- Short task A
In the forum thread excerpt, which Django template variable tells you that you are in the last iteration of a loop?

I would not be shocked if some language has a FOR command return a value such as the number of iterations if run and something like None if not and allows something like:

result = for ...

That might return 0 or None if it was part of the language but it is not.

Avi (my current first name)

-----Original Message-----
From: Om Joshi <om+python at omajoshi.com>
To: Avi Gross <avigross at verizon.net>
Cc: python-list <python-list at python.org>
Sent: Fri, Mar 4, 2022 3:04 pm
Subject: Re: Behavior of the for-else construct


I'm not sure if anyone has mentioned it on this thread, but with respect to your comment about adding either on.empty or a decorator, the Django template syntax uses

{% for x in iterator %}
 <h2>{{ x }}</h2>
{% empty %}
 <h2>Empty</h2>
{% endfor %}

and this seems to work quite well and be incredibly intuitive, at least for Django html templates. I took a look and it has other enhancements like a way to know when you are in the last iteration of the loop.

{% if forloop.last %}
...
{% endif %}

And also for the first item using forloop.first and a generalized counter in forloop.counter ..


 ---- On Fri, 04 Mar 2022 13:45:21 -0600 Avi Gross via Python-list <python-list at python.org> wrote ----
 > {NOTE, after some diversion, this long message does revert a bit to the topic.}
 > 
 > Ah, Chris, the games we played when we were young and relatively immature!
 > 
 > Has anyone else played with embedding "escape sequences" or other gimmicks in unexpected places like filenames so that on the right terminals, such as the VT100, it displayed oddly or was hard to open or delete as what showed was not quite the underlying representation?
 > 
 > The main reason for the restrictions in olden days was cost. Everything was so costly including storage/memory and CPU time. Clearly it is a lot easier to have fixed-length filenames that fit into say 16 bytes, or storing multiple flags about file permissions as single bits, even if it meant lots of bit-twiddling or using masks to retrieve their values. We think nothing of creating structures that have many others embedded in them as attributes or function calls that allow a hundred optional arguments so that the function spends much of the time used just figuring out what was set before doing whatever calculation is required to fulfill the request.

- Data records
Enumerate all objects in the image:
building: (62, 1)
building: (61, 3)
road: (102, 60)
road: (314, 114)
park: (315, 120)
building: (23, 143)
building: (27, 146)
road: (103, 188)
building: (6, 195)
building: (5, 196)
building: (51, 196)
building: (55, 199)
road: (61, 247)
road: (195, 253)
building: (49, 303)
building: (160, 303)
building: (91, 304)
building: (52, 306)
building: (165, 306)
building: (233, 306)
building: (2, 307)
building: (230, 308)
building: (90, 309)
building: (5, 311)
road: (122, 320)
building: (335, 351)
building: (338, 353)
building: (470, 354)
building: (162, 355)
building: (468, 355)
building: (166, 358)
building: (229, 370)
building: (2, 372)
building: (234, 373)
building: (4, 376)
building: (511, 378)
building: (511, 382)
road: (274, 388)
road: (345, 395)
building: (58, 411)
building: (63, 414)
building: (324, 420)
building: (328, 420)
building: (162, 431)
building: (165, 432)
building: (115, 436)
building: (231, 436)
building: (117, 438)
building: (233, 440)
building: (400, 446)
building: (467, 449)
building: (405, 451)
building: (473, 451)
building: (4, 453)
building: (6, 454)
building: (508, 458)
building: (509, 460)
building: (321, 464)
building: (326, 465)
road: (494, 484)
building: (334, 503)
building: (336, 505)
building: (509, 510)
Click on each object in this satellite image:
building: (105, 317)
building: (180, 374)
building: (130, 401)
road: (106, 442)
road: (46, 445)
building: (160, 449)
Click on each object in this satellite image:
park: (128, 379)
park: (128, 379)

--

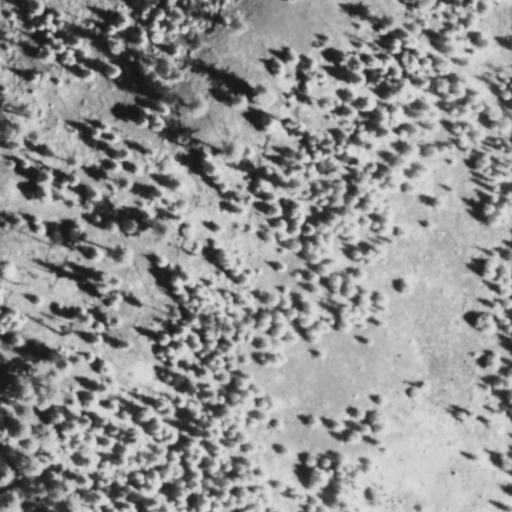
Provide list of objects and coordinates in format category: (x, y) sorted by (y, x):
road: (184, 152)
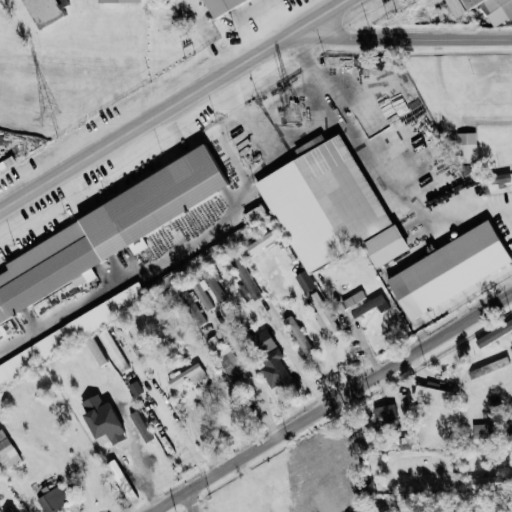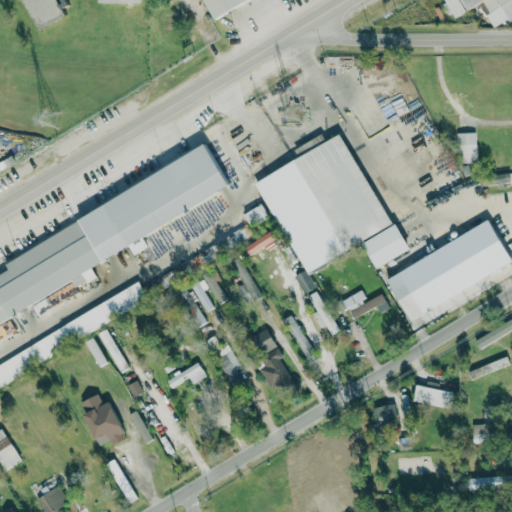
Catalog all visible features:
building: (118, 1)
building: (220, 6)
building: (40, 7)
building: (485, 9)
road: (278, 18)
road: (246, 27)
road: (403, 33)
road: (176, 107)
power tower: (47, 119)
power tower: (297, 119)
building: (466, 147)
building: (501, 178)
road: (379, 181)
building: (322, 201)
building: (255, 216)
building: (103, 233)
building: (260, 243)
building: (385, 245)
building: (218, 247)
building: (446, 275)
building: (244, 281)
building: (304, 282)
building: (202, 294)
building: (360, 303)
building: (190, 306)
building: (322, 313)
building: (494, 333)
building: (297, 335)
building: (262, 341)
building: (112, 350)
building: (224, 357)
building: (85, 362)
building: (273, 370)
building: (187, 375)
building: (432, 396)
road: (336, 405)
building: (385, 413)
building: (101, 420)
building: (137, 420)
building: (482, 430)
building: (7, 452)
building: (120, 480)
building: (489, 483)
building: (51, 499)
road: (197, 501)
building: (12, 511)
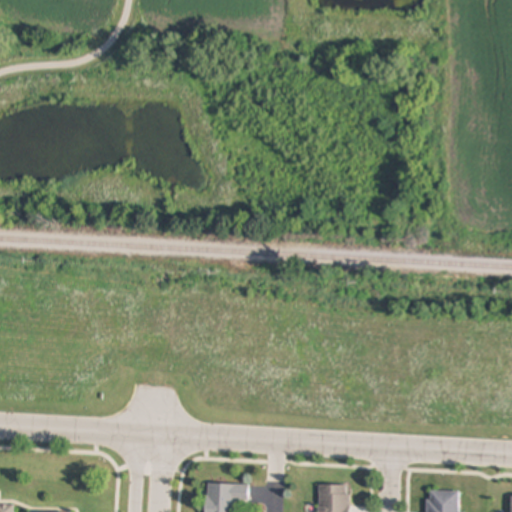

- Short task B
Rewrite the part of the listing that begins at the line containing "Catalog all visible" and ends with the line containing "building: (7, 452)". Replace "power tower" with "transmission tower" and leave everything else unchanged.

- Final answer A
forloop.last

- Final answer B
Catalog all visible features:
building: (118, 1)
building: (220, 6)
building: (40, 7)
building: (485, 9)
road: (278, 18)
road: (246, 27)
road: (403, 33)
road: (176, 107)
transmission tower: (47, 119)
transmission tower: (297, 119)
building: (466, 147)
building: (501, 178)
road: (379, 181)
building: (322, 201)
building: (255, 216)
building: (103, 233)
building: (260, 243)
building: (385, 245)
building: (218, 247)
building: (446, 275)
building: (244, 281)
building: (304, 282)
building: (202, 294)
building: (360, 303)
building: (190, 306)
building: (322, 313)
building: (494, 333)
building: (297, 335)
building: (262, 341)
building: (112, 350)
building: (224, 357)
building: (85, 362)
building: (273, 370)
building: (187, 375)
building: (432, 396)
road: (336, 405)
building: (385, 413)
building: (101, 420)
building: (137, 420)
building: (482, 430)
building: (7, 452)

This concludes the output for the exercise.